Re: A suggestion for the woody freeze
On 01/17/2002 10:25:13 AM Adrian Bunk wrote:
>> On Thu, 17 Jan 2002, Vince Mulhollon wrote:
>> > Is it really "free software" if one developer arbitrarily prevents
>> > developer from applying a simple patch? I think not.
>> What has this to do with the term "free software"? Consider that e.g. a
>> 100% correct one-line patch to the Linux kernel will never be applied if
>> Linus refuses to apply it.
In my opinion, Debian has a "higher barrier to entry", in comparison to
kernel development, which makes it "less free"
Consider that if you want to create your own separate kernel tree, all you
need is a working ftp site to stick your patched kernel upon. See recent
discussion on kernel traffic, in fact there were complaints too many
splinter trees are being created.
In comparison, I suppose the raging debate of KDE in /opt could be ended if
Eray made a set of packages called kdebase3-eray, koffice-eray, etc, all
the same as the "default" packages but placed in /opt. But is that a wise
solution to make splinter packages? Is it better to torture the ftpadmins
and the mirrors by creating numerous almost identical packages, or is it
better for the developers to terrorize each other via NMUs? I think the
answer is that NMU battles "scale" better, as ftpadmins and mirrors are a
limited resource, but other than bandwidth for duploads there is no scaling
limit for NMU battles. So, we're all overall better off fighting about
individual packages, rather than forming dozens of splinter packages.

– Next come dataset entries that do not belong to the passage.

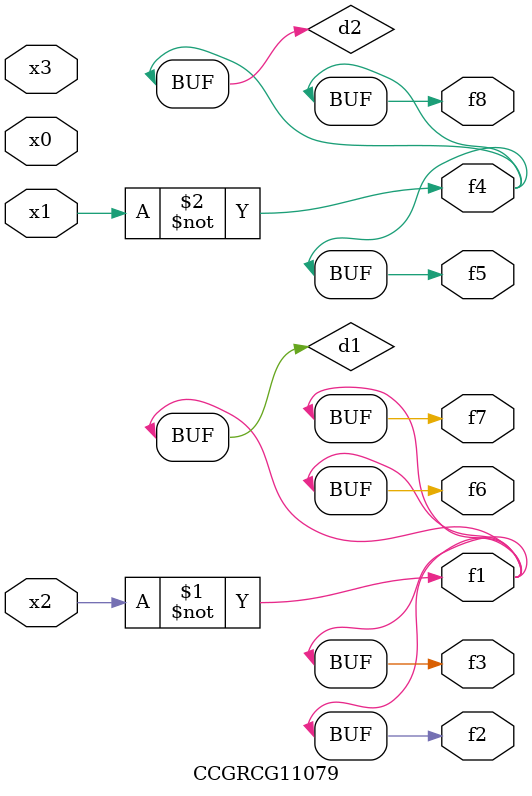
<source format=v>
module CCGRCG11079(
	input x0, x1, x2, x3,
	output f1, f2, f3, f4, f5, f6, f7, f8
);

	wire d1, d2;

	xnor (d1, x2);
	not (d2, x1);
	assign f1 = d1;
	assign f2 = d1;
	assign f3 = d1;
	assign f4 = d2;
	assign f5 = d2;
	assign f6 = d1;
	assign f7 = d1;
	assign f8 = d2;
endmodule

</source>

Because we can't form splinter packages due to resource limitations, we
pretty much have to cooperate and use a mutually (un)acceptable package,
like it or not. This results in less freedom to do things the way you
individually want. That's pretty much what becoming a society means, in
In summary, for scaling reasons we have a high barrier to entry and
"ownership" of packages, which makes other users less free to do their own
thing. I'm just pointing out that I think Debian is, in a practical sense,
not as "free" as kernel development. And maybe relaxed NMU requirements,
in a very small way, might help that problem.